В имении Павловых снова произошел нешуточный переполох. Стены с гобеленовыми обоями, на которых среди деревьев прятались олени и цесарки, сотрясало канонадой женских голосов с самого утра, и казалось, что лес оживет, да и повалит с фактурных полотен в комнаты, сбегая от шума и словесных оборотов, витиеватости которых можно было только позавидовать. Голоса переругивались и бранились, разве что тарелки не свистели над головами, и только кресло, примостившееся в углу гостиной, сохраняло невозмутимость, как и спокойная, умудренная тень, притомившаяся за газетой.
– Что у вас там? Никак опять у Джоанны струны перекрутились? – донесся басистый голос.

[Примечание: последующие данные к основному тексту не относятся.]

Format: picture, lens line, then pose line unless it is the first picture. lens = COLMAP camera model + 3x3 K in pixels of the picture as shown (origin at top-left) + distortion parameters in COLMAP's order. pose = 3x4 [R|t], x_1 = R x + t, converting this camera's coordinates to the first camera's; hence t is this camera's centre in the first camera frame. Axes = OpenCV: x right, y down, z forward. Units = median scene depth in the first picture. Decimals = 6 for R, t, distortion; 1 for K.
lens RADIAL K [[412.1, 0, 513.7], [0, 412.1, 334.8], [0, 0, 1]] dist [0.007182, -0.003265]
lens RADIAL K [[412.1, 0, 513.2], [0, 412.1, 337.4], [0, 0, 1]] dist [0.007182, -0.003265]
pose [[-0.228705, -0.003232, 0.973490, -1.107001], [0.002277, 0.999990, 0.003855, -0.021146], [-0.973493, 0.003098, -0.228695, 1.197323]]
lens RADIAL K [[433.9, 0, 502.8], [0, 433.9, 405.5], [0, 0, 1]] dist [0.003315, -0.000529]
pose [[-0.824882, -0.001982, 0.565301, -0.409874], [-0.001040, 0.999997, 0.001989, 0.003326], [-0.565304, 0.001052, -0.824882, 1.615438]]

То был хозяин имения, Павлов Павел Михайлович, человек образованный и тяготеющий к разного рода премудростям, с черепашьим нравом и повадками ужа. Весь сыр-бор происходил из-за сборов Джоанны, его милой дочери, в гимназию после непродолжительной отлучки домой. «Э как, совсем еще девчонка, а уже отправилась в увольнение!» Павел никогда не мечтал о сыне, решил уйти от порядков, которые исповедовал его отец и многие до него, и ничуть не пожалел, ведь судьба подарила ему настоящее чудо. Но шутить порою хотелось, и, если бы было возможным спровадить дочь в армию, он бы сделал это, хоть на годок, ради укрепления дисциплины, а с ней в придачу и жену пристроить ротным командиром – иначе не объяснить, почему каждая их стычка оборачивается настоящей баталией.
– Пустяки, Павел, пустяки!
Павел выправил заломы на газете и спрятался за ее раскинутыми крыльями. Его жена, Василиса, по долгу матери была более сведуща в инструменте дочери, к тому же она была влюблена в фортепиано и бряцала на нем день ото дня на любительском уровне, лишь иногда впуская в дом отрожденную инструменталистку, чтобы приобщиться к магии клавишных переливов.

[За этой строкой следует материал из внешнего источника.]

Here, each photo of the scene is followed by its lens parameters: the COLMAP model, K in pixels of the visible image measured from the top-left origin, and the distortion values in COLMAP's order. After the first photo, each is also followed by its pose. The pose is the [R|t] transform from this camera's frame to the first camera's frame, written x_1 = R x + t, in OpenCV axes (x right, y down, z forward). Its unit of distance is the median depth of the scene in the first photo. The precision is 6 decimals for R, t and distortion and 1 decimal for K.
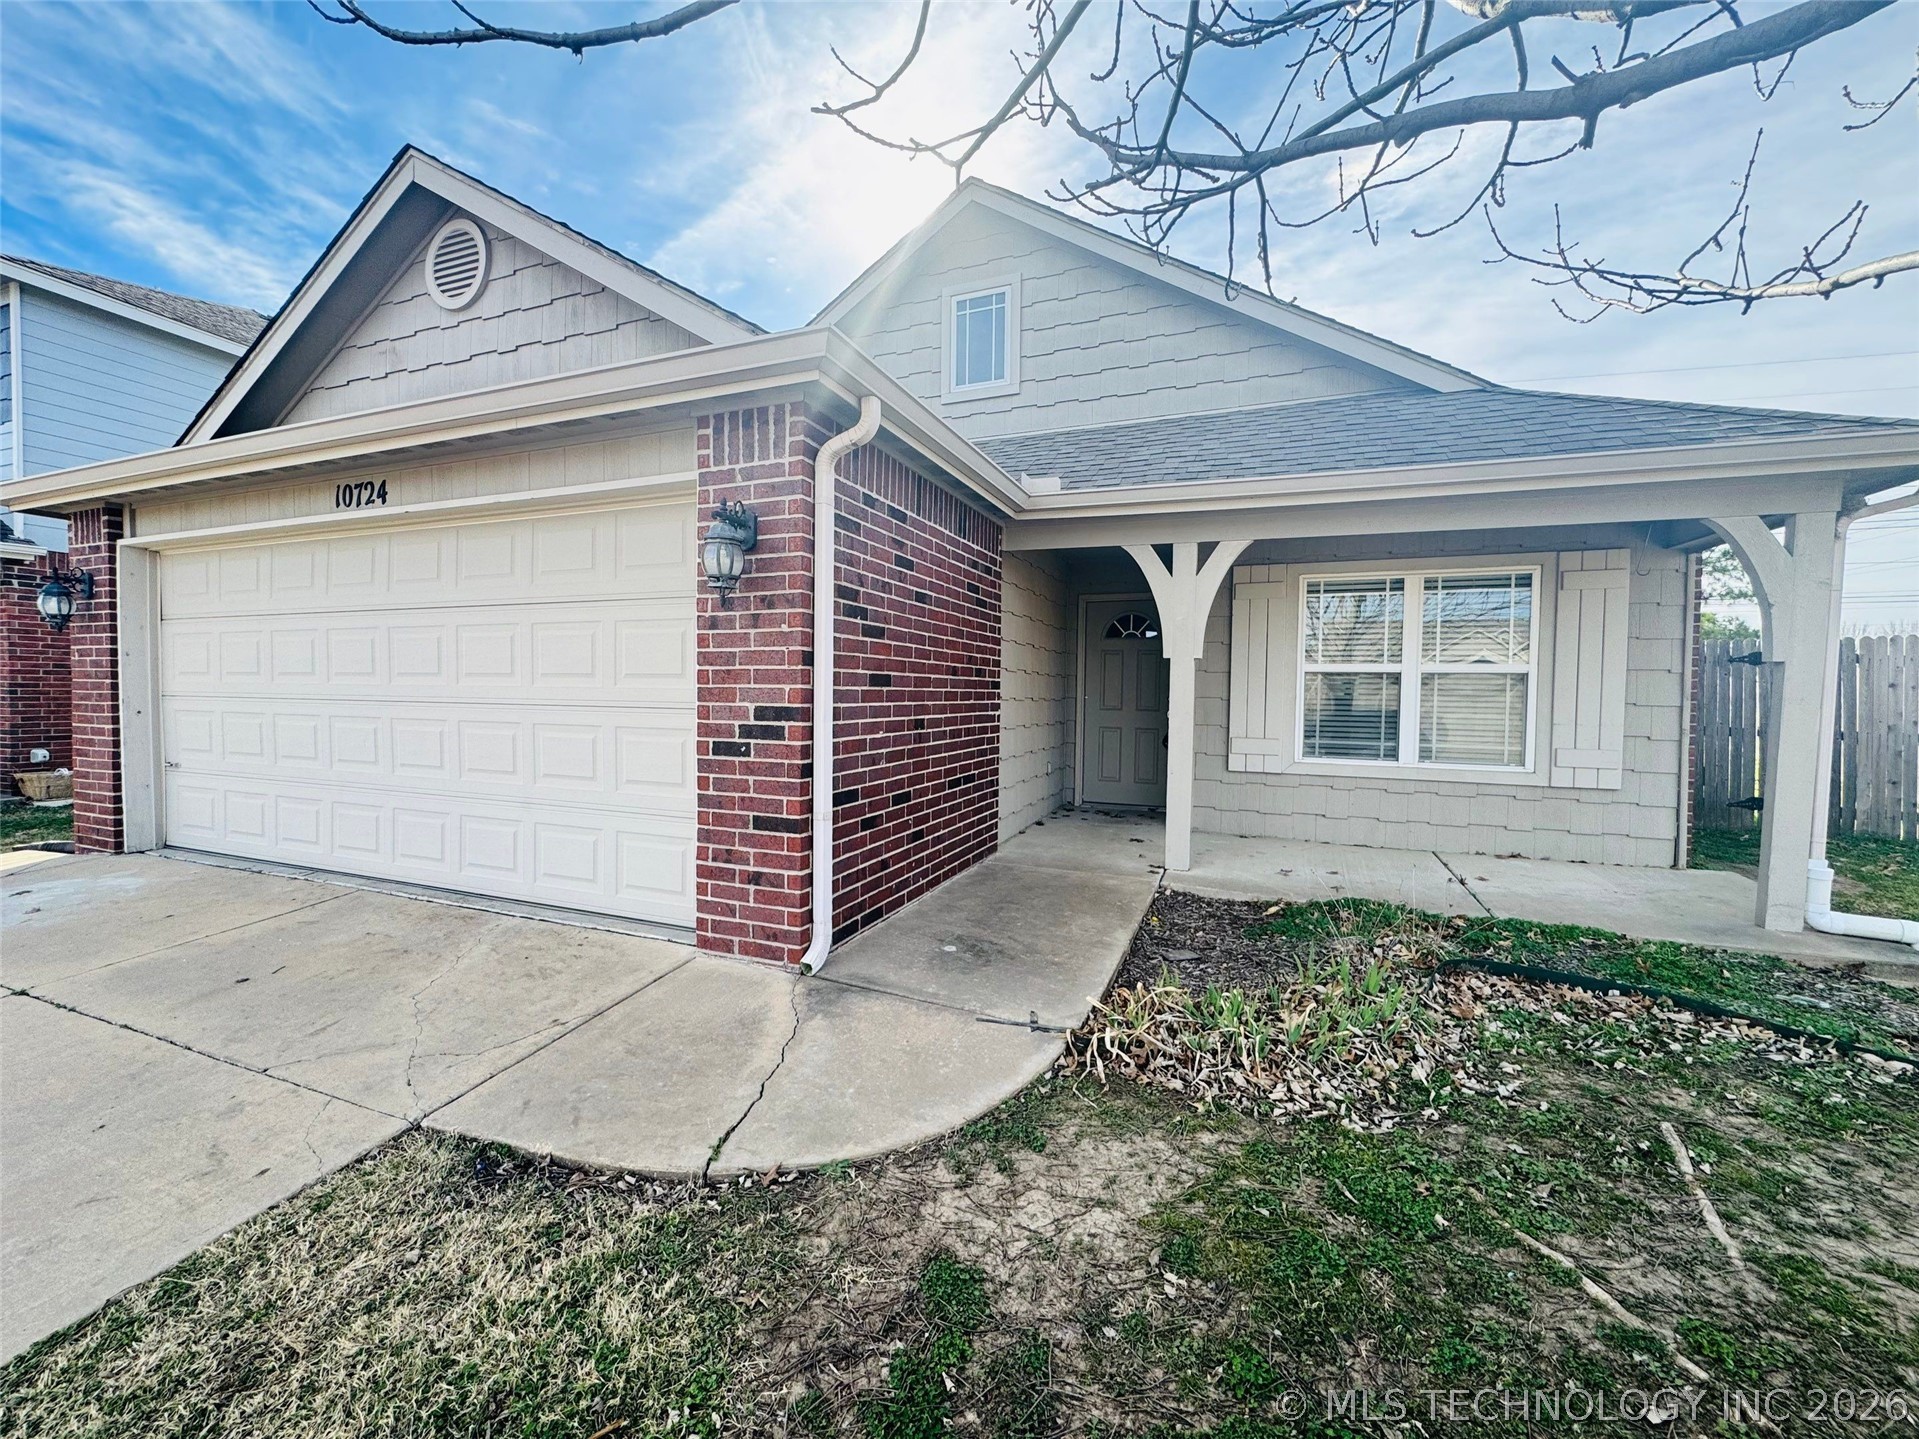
lens RADIAL K [[765.2, 0, 962.0], [0, 765.2, 716.0], [0, 0, 1]] dist [-0.002515, 0.000697]
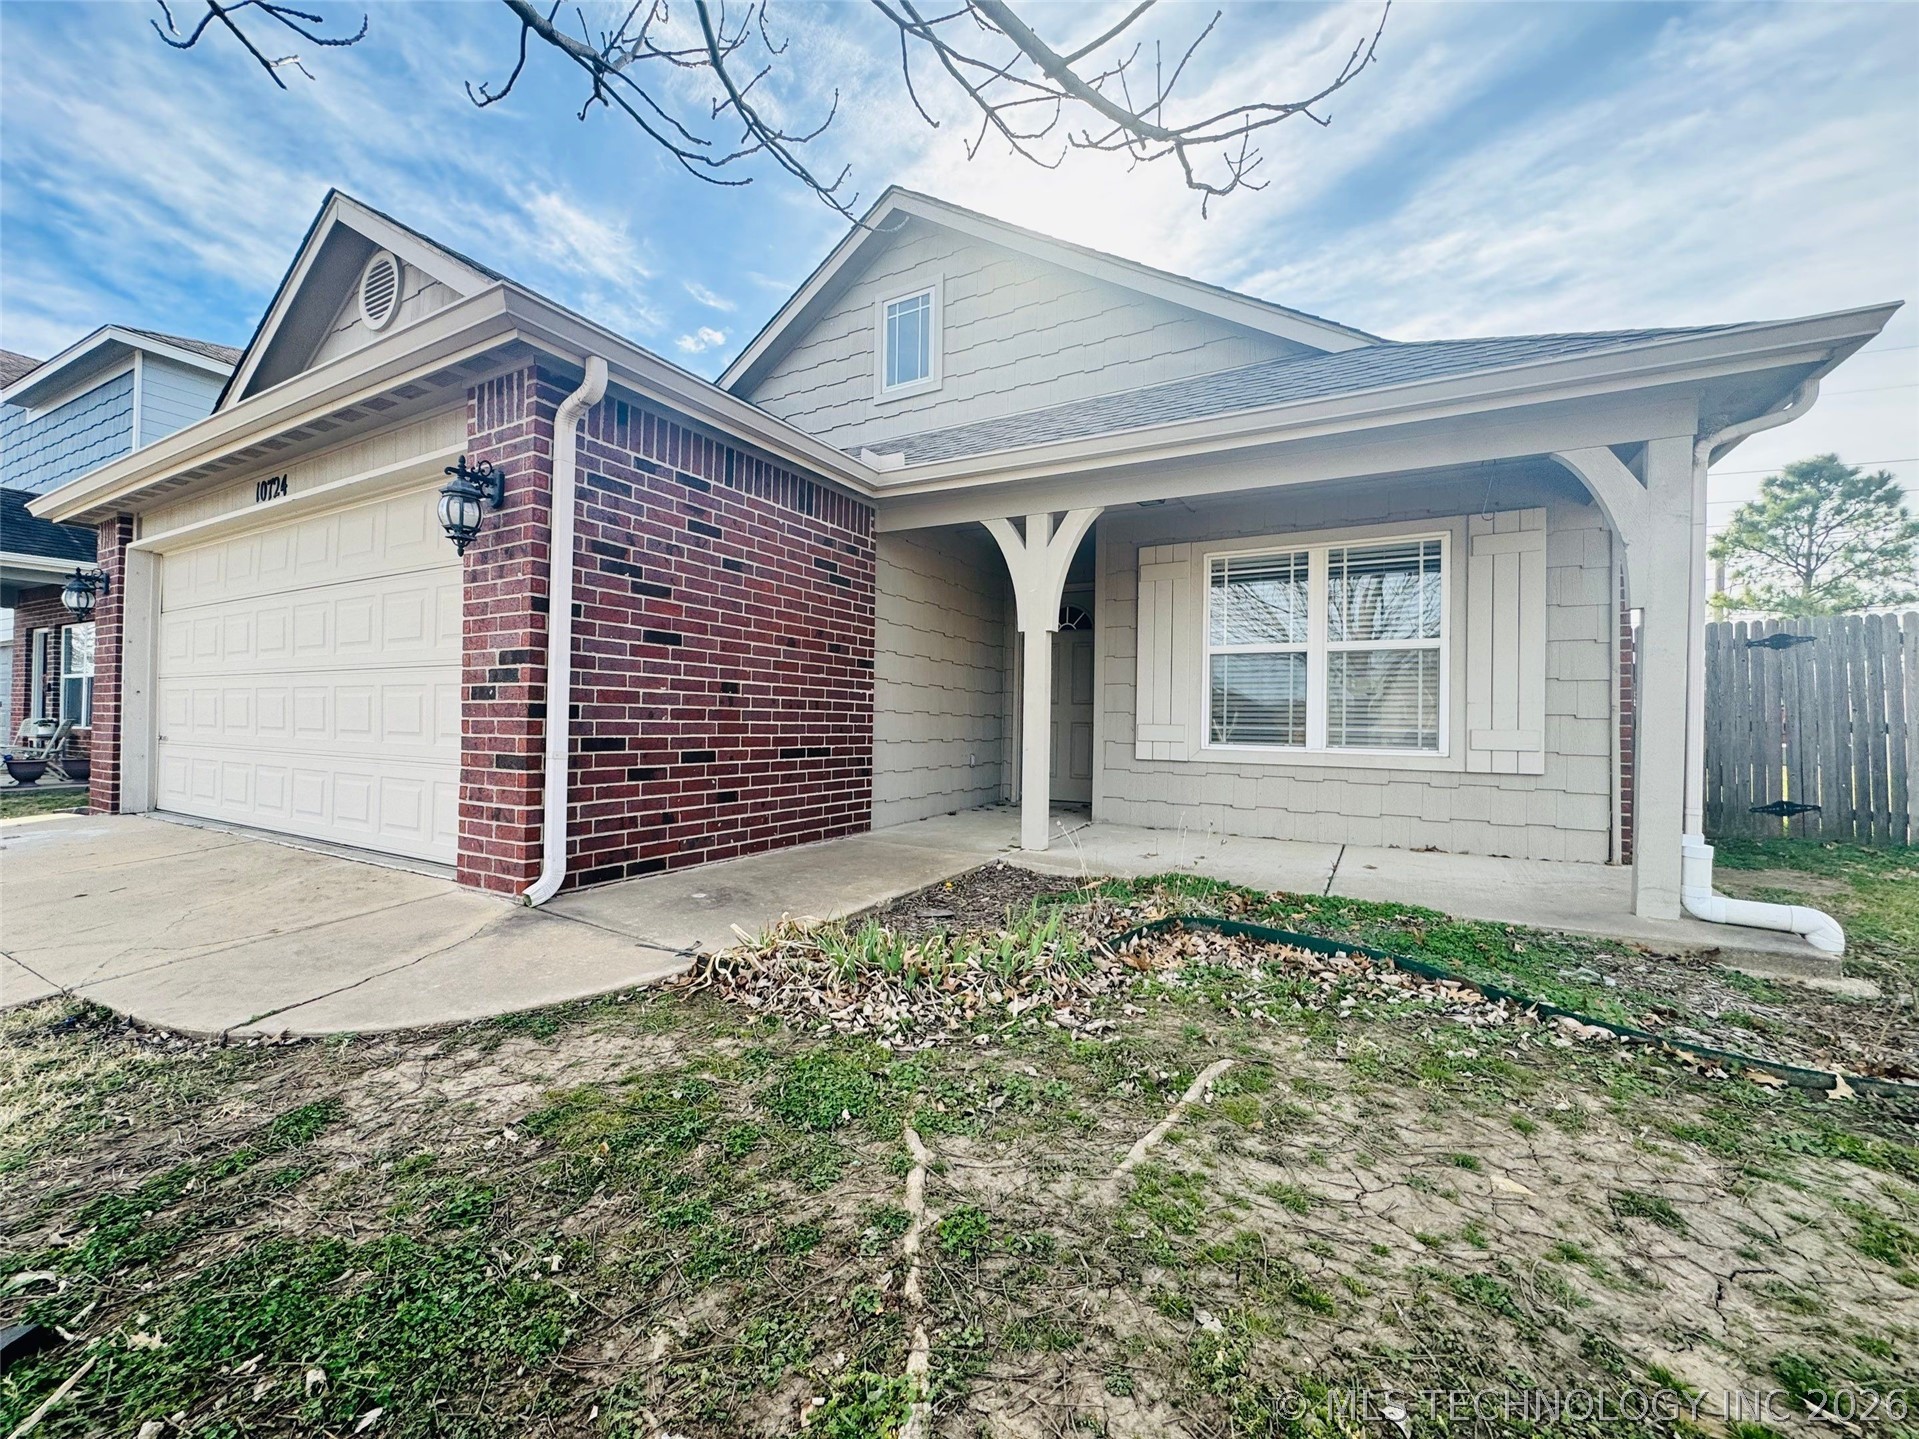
lens RADIAL K [[765.2, 0, 962.0], [0, 765.2, 716.0], [0, 0, 1]] dist [-0.002515, 0.000697]
pose [[0.991174, 0.001414, -0.132556, 0.470343], [-0.007153, 0.999057, -0.042827, 0.109144], [0.132370, 0.043397, 0.990250, 0.033467]]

– Глаша, поди сюда! – зычный и знойный голос прорезался, как зуб мудрости: резко и зло, сковырнув десну и пустив кровь. Так госпожа Павлова, Василиса Владимировна, подзывала к себе служанку. – Скорее! Ну!
Отлегло от музицирующего сердца, Джоанна обратила лицо к потолку и закрыла глаза.
– Щипцы неси, неси!
Очень она боялась настройщика и всякий раз радовалась, когда матушка обходилась без его услуг. Джоан боялась его, большого коренастого мужчину с натруженными мохнатыми руками и мозолистыми пальцами, который и вправду был мастером своего дела, но оголяться перед ним было до тошноты мерзко, пусть вместо молочной мягкости у нее были скупо намеченные струнами вершки. Хотелось бы, чтобы настройщицей была женщина, да только им, даже самым умелым, не дозволяли ходить по домам. Могли бросить учение, как объедки, а после запереть дома или превратить в лекаршу-гувернантку, обхаживающую только одно музыкальное сердце. Везло немногим. Глаша, находящаяся у Павловых во служении, была обычной девушкой без особых знаний, но с добрым и покладистым нравом и немного детским характером, за что ее и полюбили.